■ Instructions for the task ■
Summarize the text about Xplore Inc. below in two sentences.

■ Provided text ■
==============================

Xplore Inc.
- Formerly: Barrett Xplore Inc.
- Industry: Telecommunications
- Founded: 2004; 22 years ago
- Headquarters: Woodstock, New Brunswick
- Key people: Brent Johnston (President & CEO)
- Brands: Xplore Business Metro Loop
- Services: Satellite Internet, Fixed Wireless Internet, Fibre Internet
- Owner: Stonepeak
- ASN: 22995;
- Website: xplore.ca

= Xplore Inc. =

Canadian internet provider

Xplore Inc. is a Canadian rural internet service provider. It is the largest rural focused broadband service provider in Canada.

==History==
Xplore Inc. was founded in 2004 under the name Barrett XPlore.

In 2011, Barrett XPlore rebranded to Xplornet Communications Inc.

In April 2012, Xplore entered into a partnership with Shaw Communications to market bundles of its Shaw Direct satellite television service with Xplore internet service.

In 2014, the company purchased capacity on ViaSat-2 and EchoStar XIX as part of a plan to expand its service area to all of Canada by 2017.

In January 2017, Xplore acquired the Saskatoon-based competitor YourLink.

In November 2017, Xplore acquired Manitoba-based fixed wireless provider Netset Communications. With the deal Xplore retained the Netset brand and Netset continues to operate out of Brandon, Manitoba as a separate division of Xplore.

During the COVID-19 pandemic, Xplore customers reported increased issues with connectivity speeds. According to Lis McWalter, a Carling, Ontario resident and chair of the West Parry Sound SMART Community Network, speeds are so slow that audio calls are impeded, and said "Even at the best of times we don't get the speed that's promised."

==============================

■ Information given ■
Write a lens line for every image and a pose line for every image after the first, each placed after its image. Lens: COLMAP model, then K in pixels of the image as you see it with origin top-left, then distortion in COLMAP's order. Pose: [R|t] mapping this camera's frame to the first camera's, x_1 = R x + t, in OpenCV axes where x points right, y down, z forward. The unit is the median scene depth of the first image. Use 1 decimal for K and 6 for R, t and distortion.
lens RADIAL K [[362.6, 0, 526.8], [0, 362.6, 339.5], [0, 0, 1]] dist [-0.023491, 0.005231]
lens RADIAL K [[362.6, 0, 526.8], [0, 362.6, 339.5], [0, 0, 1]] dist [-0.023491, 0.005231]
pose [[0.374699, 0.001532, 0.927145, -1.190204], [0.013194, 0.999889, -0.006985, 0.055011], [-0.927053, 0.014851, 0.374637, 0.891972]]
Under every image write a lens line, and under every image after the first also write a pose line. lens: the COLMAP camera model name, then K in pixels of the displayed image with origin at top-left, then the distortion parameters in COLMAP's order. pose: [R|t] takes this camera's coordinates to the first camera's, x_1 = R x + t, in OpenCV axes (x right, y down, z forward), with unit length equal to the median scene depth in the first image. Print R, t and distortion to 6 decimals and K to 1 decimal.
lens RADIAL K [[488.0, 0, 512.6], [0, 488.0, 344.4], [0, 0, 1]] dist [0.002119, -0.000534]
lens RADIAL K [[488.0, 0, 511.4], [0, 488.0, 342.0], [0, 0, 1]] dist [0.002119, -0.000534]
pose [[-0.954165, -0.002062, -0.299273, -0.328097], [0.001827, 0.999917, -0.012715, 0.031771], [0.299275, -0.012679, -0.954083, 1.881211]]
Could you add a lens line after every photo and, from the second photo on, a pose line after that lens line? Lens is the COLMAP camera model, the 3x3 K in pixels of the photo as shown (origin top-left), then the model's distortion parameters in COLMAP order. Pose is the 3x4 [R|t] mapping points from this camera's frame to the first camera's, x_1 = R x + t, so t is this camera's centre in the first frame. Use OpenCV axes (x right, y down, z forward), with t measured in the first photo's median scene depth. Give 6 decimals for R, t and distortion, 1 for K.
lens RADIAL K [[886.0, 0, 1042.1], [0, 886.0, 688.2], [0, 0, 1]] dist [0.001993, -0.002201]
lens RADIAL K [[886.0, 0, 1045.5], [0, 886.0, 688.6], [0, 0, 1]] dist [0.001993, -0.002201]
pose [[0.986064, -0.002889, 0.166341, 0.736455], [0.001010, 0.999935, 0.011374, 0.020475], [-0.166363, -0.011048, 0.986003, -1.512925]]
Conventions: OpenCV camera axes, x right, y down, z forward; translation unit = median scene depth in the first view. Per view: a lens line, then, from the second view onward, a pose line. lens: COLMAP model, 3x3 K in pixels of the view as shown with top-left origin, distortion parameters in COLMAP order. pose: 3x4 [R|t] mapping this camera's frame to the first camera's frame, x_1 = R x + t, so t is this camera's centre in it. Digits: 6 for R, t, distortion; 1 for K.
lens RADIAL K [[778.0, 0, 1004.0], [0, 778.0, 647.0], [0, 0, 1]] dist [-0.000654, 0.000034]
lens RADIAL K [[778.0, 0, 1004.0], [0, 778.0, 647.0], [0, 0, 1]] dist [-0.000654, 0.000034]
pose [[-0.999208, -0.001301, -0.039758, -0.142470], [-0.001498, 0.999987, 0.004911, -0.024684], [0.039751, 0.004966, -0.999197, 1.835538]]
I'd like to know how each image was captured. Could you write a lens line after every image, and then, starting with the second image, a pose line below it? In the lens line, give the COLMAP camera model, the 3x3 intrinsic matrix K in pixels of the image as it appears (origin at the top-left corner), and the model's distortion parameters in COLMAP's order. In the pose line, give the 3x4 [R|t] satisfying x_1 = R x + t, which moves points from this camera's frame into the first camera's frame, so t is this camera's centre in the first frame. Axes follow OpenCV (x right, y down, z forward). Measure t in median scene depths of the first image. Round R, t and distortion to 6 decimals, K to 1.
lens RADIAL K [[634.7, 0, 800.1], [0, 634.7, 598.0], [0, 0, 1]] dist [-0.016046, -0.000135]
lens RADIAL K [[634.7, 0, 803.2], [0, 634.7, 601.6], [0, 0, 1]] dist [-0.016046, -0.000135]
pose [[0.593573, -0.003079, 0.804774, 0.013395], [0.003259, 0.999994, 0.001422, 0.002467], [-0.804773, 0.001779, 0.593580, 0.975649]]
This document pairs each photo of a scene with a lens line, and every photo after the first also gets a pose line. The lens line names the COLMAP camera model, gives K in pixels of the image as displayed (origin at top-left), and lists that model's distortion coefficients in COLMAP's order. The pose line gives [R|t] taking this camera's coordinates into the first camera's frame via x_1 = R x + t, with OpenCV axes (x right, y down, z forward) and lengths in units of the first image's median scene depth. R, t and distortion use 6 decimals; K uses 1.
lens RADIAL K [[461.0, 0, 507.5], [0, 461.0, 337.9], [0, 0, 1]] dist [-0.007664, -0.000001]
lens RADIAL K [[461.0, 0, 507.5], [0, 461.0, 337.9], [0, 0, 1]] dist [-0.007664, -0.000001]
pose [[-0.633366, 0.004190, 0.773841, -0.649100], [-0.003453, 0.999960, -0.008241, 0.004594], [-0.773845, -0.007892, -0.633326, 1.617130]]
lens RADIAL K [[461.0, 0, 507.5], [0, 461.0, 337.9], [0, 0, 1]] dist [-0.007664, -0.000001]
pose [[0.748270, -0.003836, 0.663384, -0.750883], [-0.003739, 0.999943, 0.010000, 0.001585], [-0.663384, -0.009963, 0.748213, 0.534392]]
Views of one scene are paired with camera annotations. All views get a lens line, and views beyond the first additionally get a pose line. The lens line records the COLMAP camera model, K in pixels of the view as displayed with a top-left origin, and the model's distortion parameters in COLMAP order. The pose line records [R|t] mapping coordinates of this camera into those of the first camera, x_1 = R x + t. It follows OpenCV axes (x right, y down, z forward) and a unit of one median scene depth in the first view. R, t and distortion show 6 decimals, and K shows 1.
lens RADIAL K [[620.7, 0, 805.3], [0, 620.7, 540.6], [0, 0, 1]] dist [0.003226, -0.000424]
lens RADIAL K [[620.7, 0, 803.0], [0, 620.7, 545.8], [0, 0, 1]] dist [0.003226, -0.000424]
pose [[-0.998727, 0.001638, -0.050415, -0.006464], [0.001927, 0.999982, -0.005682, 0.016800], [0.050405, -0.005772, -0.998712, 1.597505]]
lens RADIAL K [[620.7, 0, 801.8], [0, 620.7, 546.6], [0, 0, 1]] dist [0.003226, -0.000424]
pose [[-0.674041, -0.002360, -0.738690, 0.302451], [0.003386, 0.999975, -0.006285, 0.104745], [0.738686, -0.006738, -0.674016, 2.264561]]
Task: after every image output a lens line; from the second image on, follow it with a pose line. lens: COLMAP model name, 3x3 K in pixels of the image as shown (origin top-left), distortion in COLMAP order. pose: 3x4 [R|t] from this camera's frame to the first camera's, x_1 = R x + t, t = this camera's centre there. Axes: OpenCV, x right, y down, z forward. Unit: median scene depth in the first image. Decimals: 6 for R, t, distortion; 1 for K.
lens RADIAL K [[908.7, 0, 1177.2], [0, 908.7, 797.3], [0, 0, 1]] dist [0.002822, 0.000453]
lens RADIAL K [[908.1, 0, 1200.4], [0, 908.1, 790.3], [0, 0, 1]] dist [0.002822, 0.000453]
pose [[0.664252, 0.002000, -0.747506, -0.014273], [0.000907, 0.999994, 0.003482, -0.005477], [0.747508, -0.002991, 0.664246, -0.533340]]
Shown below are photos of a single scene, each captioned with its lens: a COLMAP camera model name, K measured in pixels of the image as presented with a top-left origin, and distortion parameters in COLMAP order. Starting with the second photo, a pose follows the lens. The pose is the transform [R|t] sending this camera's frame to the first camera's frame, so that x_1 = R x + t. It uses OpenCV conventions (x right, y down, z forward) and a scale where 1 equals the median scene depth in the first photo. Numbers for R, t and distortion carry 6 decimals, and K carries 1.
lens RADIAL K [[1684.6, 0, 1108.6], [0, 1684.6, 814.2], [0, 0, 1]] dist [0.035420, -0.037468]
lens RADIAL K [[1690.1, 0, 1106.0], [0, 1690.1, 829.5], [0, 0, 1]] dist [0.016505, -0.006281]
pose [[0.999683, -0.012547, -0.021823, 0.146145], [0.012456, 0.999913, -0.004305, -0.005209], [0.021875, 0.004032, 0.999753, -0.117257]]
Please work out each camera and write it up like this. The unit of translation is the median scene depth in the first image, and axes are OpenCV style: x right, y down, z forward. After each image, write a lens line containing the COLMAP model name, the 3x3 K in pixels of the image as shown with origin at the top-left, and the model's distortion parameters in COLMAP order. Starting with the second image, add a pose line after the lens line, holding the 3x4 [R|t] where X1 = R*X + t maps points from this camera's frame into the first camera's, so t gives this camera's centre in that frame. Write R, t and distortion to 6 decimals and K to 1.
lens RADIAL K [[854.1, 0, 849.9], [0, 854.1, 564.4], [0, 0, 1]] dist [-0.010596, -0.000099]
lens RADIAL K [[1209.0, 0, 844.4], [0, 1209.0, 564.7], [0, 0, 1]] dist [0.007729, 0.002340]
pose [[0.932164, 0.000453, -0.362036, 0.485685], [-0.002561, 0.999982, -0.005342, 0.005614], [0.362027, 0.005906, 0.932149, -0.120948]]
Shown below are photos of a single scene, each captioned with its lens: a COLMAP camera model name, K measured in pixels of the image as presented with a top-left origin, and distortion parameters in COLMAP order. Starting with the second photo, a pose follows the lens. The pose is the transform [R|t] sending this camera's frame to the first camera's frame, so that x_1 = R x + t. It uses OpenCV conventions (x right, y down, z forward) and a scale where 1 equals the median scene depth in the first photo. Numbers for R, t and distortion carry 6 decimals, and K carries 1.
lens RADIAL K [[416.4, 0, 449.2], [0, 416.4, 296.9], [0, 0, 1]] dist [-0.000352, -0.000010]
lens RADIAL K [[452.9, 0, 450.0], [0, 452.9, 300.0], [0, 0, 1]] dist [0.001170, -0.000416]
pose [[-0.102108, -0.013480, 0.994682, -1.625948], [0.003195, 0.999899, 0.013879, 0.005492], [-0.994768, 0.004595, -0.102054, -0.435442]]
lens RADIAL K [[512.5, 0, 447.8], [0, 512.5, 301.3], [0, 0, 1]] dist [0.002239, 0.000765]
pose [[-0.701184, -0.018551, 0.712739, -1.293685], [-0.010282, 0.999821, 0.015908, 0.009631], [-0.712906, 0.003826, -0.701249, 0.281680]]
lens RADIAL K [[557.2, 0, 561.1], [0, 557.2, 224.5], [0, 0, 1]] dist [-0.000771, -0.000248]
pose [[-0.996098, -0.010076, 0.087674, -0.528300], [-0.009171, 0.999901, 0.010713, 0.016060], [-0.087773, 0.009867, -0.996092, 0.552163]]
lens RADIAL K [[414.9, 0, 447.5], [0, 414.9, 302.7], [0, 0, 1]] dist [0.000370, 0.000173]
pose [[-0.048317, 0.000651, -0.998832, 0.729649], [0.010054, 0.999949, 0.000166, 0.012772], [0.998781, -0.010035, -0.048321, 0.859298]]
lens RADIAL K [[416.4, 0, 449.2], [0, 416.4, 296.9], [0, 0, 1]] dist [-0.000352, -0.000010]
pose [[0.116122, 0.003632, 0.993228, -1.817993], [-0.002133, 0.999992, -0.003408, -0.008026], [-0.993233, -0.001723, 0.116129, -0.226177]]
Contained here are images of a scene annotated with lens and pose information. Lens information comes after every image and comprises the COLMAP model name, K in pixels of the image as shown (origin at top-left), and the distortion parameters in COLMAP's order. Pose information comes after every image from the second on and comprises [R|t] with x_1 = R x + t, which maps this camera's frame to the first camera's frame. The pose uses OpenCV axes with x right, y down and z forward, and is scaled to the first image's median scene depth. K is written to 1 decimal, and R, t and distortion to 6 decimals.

==============================

■ Task solution ■
Xplore Inc., founded in 2004 as Barrett XPlore and headquartered in Woodstock, New Brunswick, is the largest rural-focused broadband service provider in Canada. In 2017 it acquired the Saskatoon-based competitor YourLink and the Manitoba-based fixed wireless provider Netset Communications, and during the COVID-19 pandemic its customers reported increased issues with connectivity speeds.